_YOUR GOAL_
Return every line of the items that contains the word "imediatamente".

_INPUT MATERIAL_
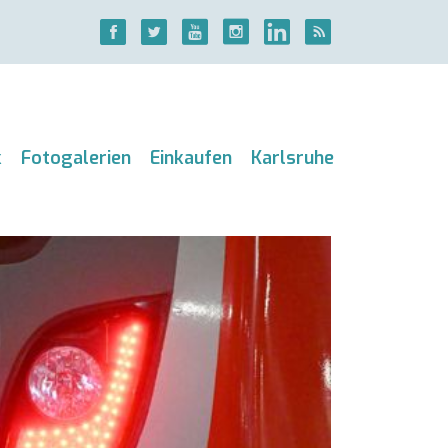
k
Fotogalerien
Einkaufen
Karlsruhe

--

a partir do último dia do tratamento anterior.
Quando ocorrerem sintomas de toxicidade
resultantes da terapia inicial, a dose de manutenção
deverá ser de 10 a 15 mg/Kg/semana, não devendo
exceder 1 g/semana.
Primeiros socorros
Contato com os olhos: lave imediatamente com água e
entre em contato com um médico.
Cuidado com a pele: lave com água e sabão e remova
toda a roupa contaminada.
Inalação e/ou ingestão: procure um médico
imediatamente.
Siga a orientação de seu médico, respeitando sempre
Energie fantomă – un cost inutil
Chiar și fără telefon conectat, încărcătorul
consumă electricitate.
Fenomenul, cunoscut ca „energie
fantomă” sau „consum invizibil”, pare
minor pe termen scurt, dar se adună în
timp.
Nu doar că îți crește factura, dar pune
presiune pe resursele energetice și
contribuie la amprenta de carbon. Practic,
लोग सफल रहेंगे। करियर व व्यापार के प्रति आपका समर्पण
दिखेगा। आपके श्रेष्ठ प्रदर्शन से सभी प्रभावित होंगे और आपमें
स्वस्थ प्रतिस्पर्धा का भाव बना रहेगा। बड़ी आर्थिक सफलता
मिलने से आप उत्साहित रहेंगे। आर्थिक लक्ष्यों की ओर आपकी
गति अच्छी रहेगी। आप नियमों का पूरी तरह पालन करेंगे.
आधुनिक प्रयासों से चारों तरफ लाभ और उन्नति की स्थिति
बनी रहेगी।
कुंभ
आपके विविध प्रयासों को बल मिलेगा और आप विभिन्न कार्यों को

_TASK OUTPUT_
Contato com os olhos: lave imediatamente com água e
imediatamente.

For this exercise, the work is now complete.